# 2016 Boomer 47 Work Light wiring



## Pico Puzzle (Dec 7, 2021)

Whileattempting to install rear facing work lights, two pairs of wires were available behind the driver seat. One pair was SAE bullet type connectors - black wire and a green wire. The other pair had female spade lug connectors, I believe there was a black wire and a red wire. The bullet connector wires go to 12 V when the key is on. The spade lug connectors go to about 7 V when the engine starts. Does anybody have any wiring diagrams, or ideas on these two pairs of wires? There also are a few connectors floating around back there that are connected to the harness. I have no idea what those are for, maybe for accessories that go with an enclosed cab. Any advice and/or enlightenment is appreciated.


----------



## harry16 (Dec 8, 2011)

Hello Pico, welcome to the tractor forum.
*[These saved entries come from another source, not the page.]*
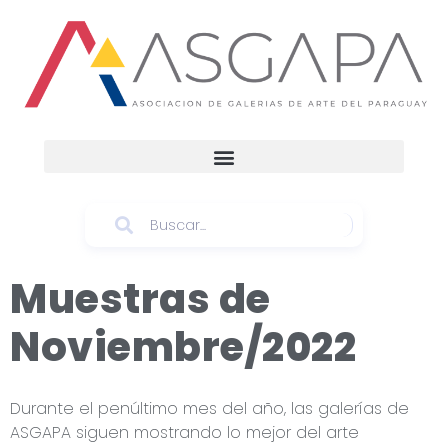
Muestras de
Noviembre/2022
Durante el penúltimo mes del año, las galerías de
ASGAPA siguen mostrando lo mejor del arte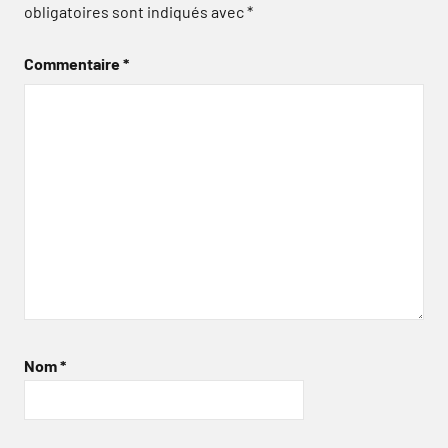
obligatoires sont indiqués avec
*
Commentaire
*
Nom
*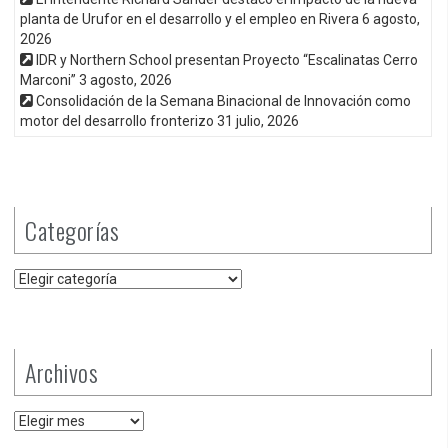
planta de Urufor en el desarrollo y el empleo en Rivera
6 agosto,
2026
IDR y Northern School presentan Proyecto “Escalinatas Cerro
Marconi”
3 agosto, 2026
Consolidación de la Semana Binacional de Innovación como
motor del desarrollo fronterizo
31 julio, 2026
Categorías
Categorías
Archivos
Archivos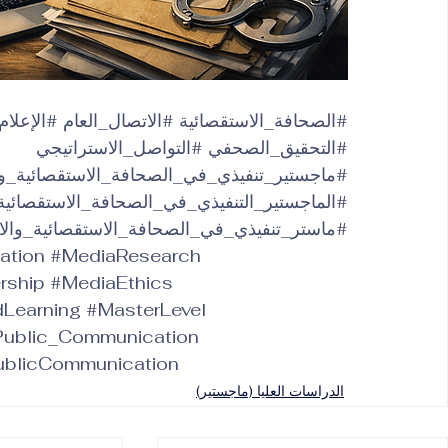
#الصحافة_الاستقصائية
#الاتصال_العام
#الإعلام
#التحقيق_الصحفي
#التواصل_الاستراتيجي
#ماجستير_تنفيذي_في_الصحافة_الاستقصائية_وا
#الماجستير_التنفيذي_في_الصحافة_الاستقصائية_
#ماستر_تنفيذي_في_الصحافة_الاستقصائية_والا
ation
#MediaResearch
rship
#MediaEthics
Learning
#MasterLevel
_Public_Communication
PublicCommunication
الدراسات العليا (ماجستير)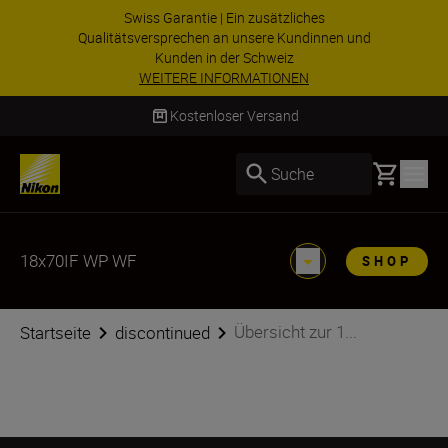
Swiss Garantie | Ein zusätzliches
Qualitätsversprechen an unsere Kundinnen und
Kunden in der Schweiz
WEITERE INFORMATIONEN
Kostenloser Versand
Basket
Suche
18x70IF WP WF
SHOP
Übersicht zur 1...
Startseite
discontinued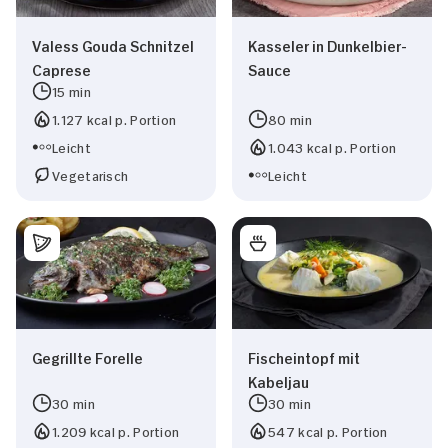
Valess Gouda Schnitzel
Kasseler in Dunkelbier-
Caprese
Sauce
15 min
1.127 kcal p. Portion
80 min
Leicht
1.043 kcal p. Portion
Vegetarisch
Leicht
Gegrillte Forelle
Fischeintopf mit
Kabeljau
30 min
30 min
1.209 kcal p. Portion
547 kcal p. Portion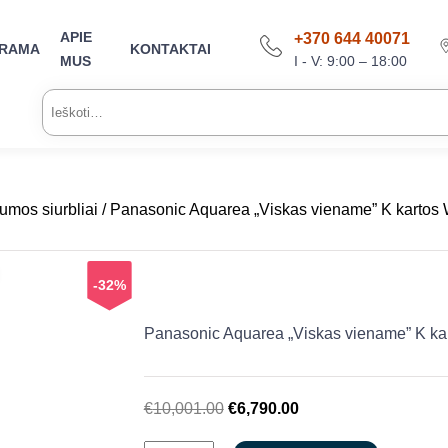
APIE
+370 644 40071
ARAMA
KONTAKTAI
I - V: 9:00 – 18:00
MUS
Ieškoti:
umos siurbliai
/ Panasonic Aquarea „Viskas viename” K kar
-32%
Panasonic Aquarea „Viskas viename” K
Original
Current
€
10,001.00
€
6,790.00
price
price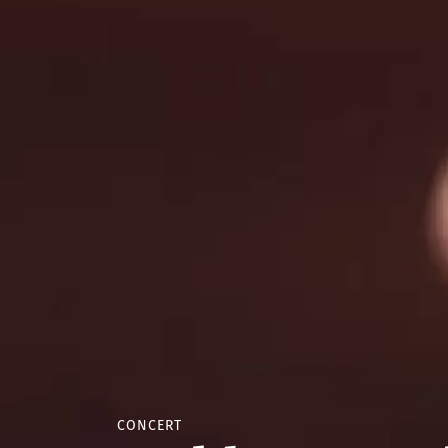
CONCERT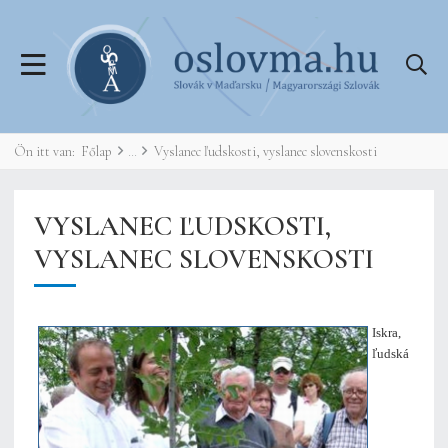
Ön itt van:
Főlap
Vyslanec ľudskosti, vyslanec slovenskosti
VYSLANEC ĽUDSKOSTI,
VYSLANEC SLOVENSKOSTI
Iskra,
ľudská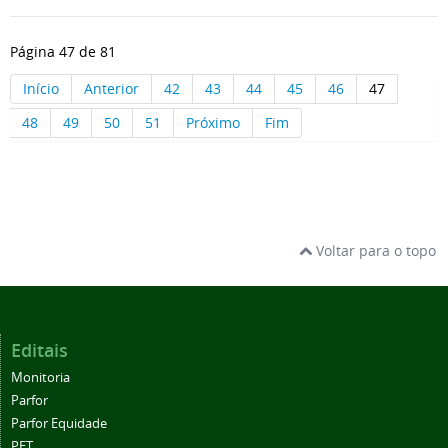
Página 47 de 81
Início
Anterior
42
43
44
45
46
47
48
49
50
51
Próximo
Fim
Voltar para o topo
Editais
Monitoria
Parfor
Parfor Equidade
PET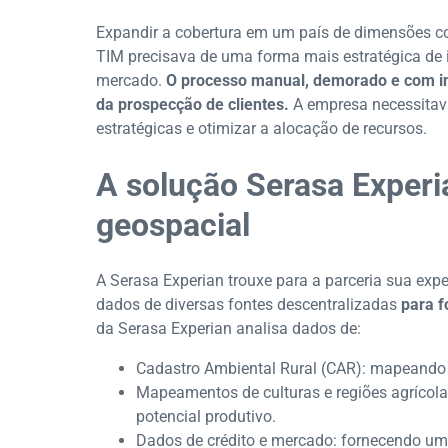
Expandir a cobertura em um país de dimensões co
TIM precisava de uma forma mais estratégica de id
mercado.
O processo manual, demorado e com in
da prospecção de clientes.
A empresa necessitav
estratégicas e otimizar a alocação de recursos.
A solução Serasa Experian
geospacial
A Serasa Experian trouxe para a parceria sua exper
dados de diversas fontes descentralizadas
para f
da Serasa Experian analisa dados de:
Cadastro Ambiental Rural (CAR): mapeando a
Mapeamentos de culturas e regiões agrícolas
potencial produtivo.
Dados de crédito e mercado: fornecendo um 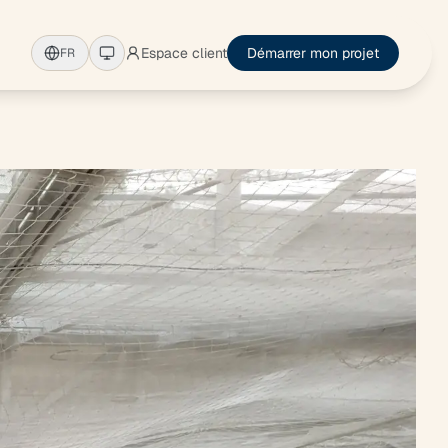
Espace client
Démarrer mon projet
FR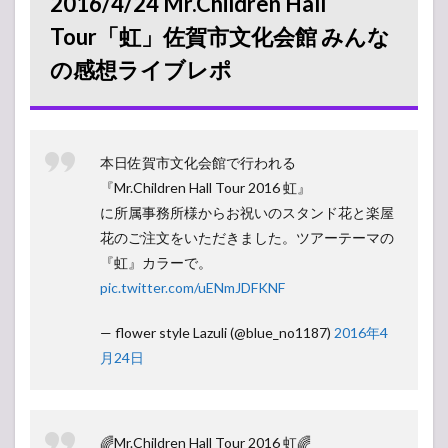
2016/4/24 Mr.Children Hall
佐賀市文化
会館 みんな
Tour「虹」佐賀市文化会館 みんな
の感想ライ
の感想ライブレポ
ブレポ
2
2016/4/24
佐賀市文
化会館 セ
本日佐賀市文化会館で行われる
ットリス
『Mr.Children Hall Tour 2016 虹』
ト
に所属事務所様からお祝いのスタンド花と楽屋
3
花のご注文をいただきました。ツアーテーマの
メン
バー
『虹』カラーで。
が九
pic.twitter.com/uENmJDFKNF
州で
やり
残し
— flower style Lazuli (@blue_no1187)
2016年4
た事
月24日
🌈Mr.Children Hall Tour 2016 虹🌈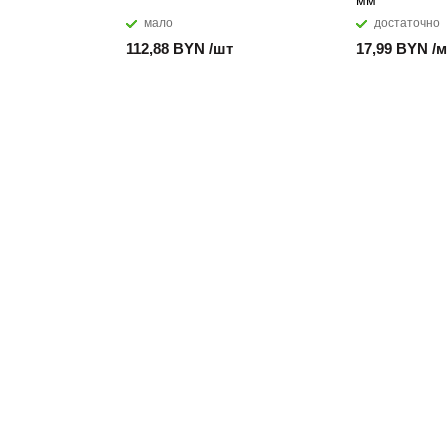
мм
мало
достаточно
112,88 BYN /шт
17,99 BYN /м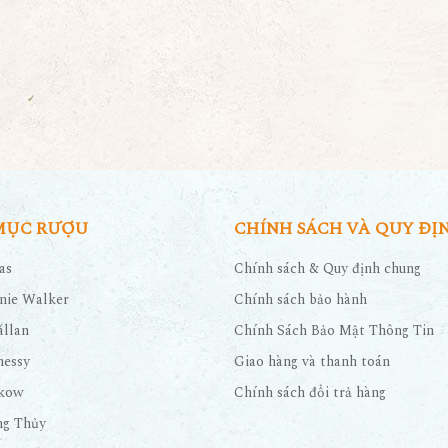
MỤC RƯỢU
CHÍNH SÁCH VÀ QUY ĐỊ
as
Chính sách & Quy định chung
nie Walker
Chính sách bảo hành
llan
Chính Sách Bảo Mật Thông Tin
nessy
Giao hàng và thanh toán
kow
Chính sách đổi trả hàng
ng Thủy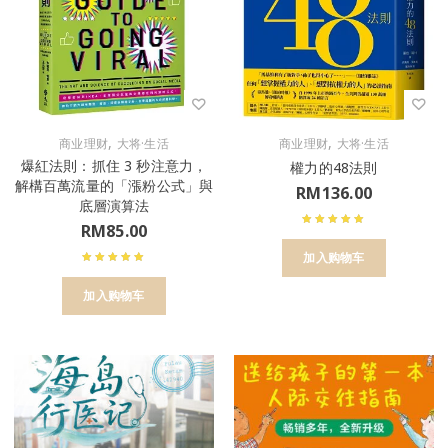
,
,
商业理财
大将·生活
商业理财
大将·生活
爆紅法則：抓住 3 秒注意力，
權力的48法則
解構百萬流量的「漲粉公式」與
RM
136.00
底層演算法
RM
85.00
加入购物车
加入购物车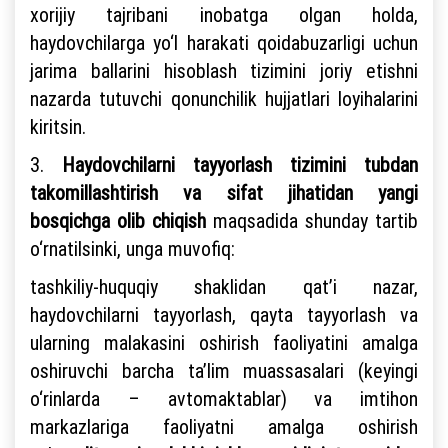
xorijiy tajribani inobatga olgan holda,
haydovchilarga yo‘l harakati qoidabuzarligi uchun
jarima ballarini hisoblash tizimini joriy etishni
nazarda tutuvchi qonunchilik hujjatlari loyihalarini
kiritsin.
3.
Haydovchilarni tayyorlash tizimini tubdan
takomillashtirish va sifat jihatidan yangi
bosqichga olib chiqish
maqsadida shunday tartib
o‘rnatilsinki, unga muvofiq:
tashkiliy-huquqiy shaklidan qat’i nazar,
haydovchilarni tayyorlash, qayta tayyorlash va
ularning malakasini oshirish faoliyatini amalga
oshiruvchi barcha ta’lim muassasalari (keyingi
o‘rinlarda – avtomaktablar) va imtihon
markazlariga faoliyatni amalga oshirish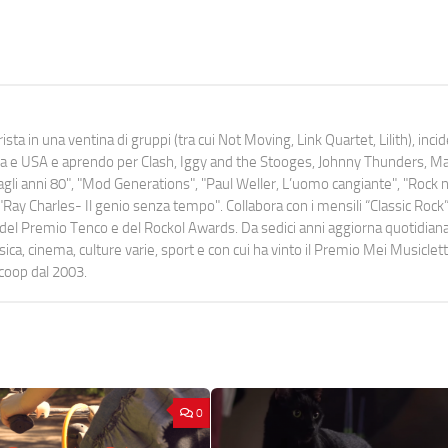
ista in una ventina di gruppi (tra cui Not Moving, Link Quartet, Lilith), inc
uropa e USA e aprendo per Clash, Iggy and the Stooges, Johnny Thunders, 
o dagli anni 80", "Mod Generations", "Paul Weller, L’uomo cangiante", "Rock n
Ray Charles- Il genio senza tempo". Collabora con i mensili “Classic Rock”,
urati del Premio Tenco e del Rockol Awards. Da sedici anni aggiorna quotidia
a, cinema, culture varie, sport e con cui ha vinto il Premio Mei Musiclett
ocoop dal 2003.
0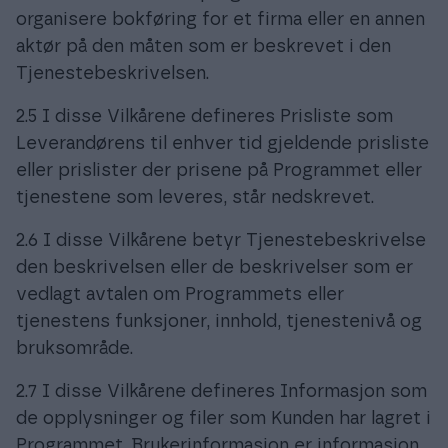
organisere bokføring for et firma eller en annen
aktør på den måten som er beskrevet i den
Tjenestebeskrivelsen.
2.5 I disse Vilkårene defineres Prisliste som
Leverandørens til enhver tid gjeldende prisliste
eller prislister der prisene på Programmet eller
tjenestene som leveres, står nedskrevet.
2.6 I disse Vilkårene betyr Tjenestebeskrivelse
den beskrivelsen eller de beskrivelser som er
vedlagt avtalen om Programmets eller
tjenestens funksjoner, innhold, tjenestenivå og
bruksområde.
2.7 I disse Vilkårene defineres Informasjon som
de opplysninger og filer som Kunden har lagret i
Programmet. Brukerinformasjon er informasjon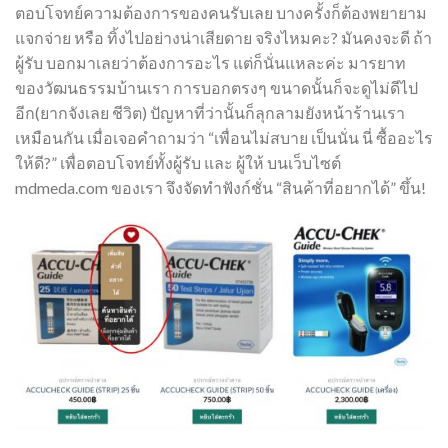
ตอบโจทย์ความต้องการของคนรับเลย บางครั้งก็ต้องพยายาม
แจกจ่าย หรือ ทิ้งไปอย่างน่าเสียดาย จริงไหมคะ? มันคงจะดี ถ้า
ผู้รับ บอกมาเลยว่าต้องการอะไร แต่ก็นั่นแหละค่ะ มารยาท
ของวัฒนธรรมบ้านเรา การบอกตรงๆ ขนาดนั้นก็จะดูไม่ดีไป
อีก(ยากจังเลย ชีวิต) ปัญหาที่ว่านั้นก็ลุกลามยังหน้าร้านเรา
เหมือนกัน เมื่อเจอคำถามว่า “เพื่อนไม่สบาย เป็นนั่น นี่ ซื้ออะไร
ให้ดี?” เพื่อตอบโจทย์ทั้งผู้รับ และ ผู้ให้ บนเว็บไซต์
mdmeda.com ของเรา จึงจัดทำฟังก์ชั่น “สินค้าที่อยากได้” ขึ้น!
Your tractor should have wires readily available for rear lights, but maybe not?? I would look for a wire that has 12V from the light switch. For wiring schematics, you can get a download service manual for $36, which should have wiring diagrams. See attached:









New Holland Boomer 41 and Boomer 47 Tractor Service Manual


Repair and Service Manual.




therepairmanual.com





You may be able to find less expensive downloads, just make sure they have wiring diagrams.


----------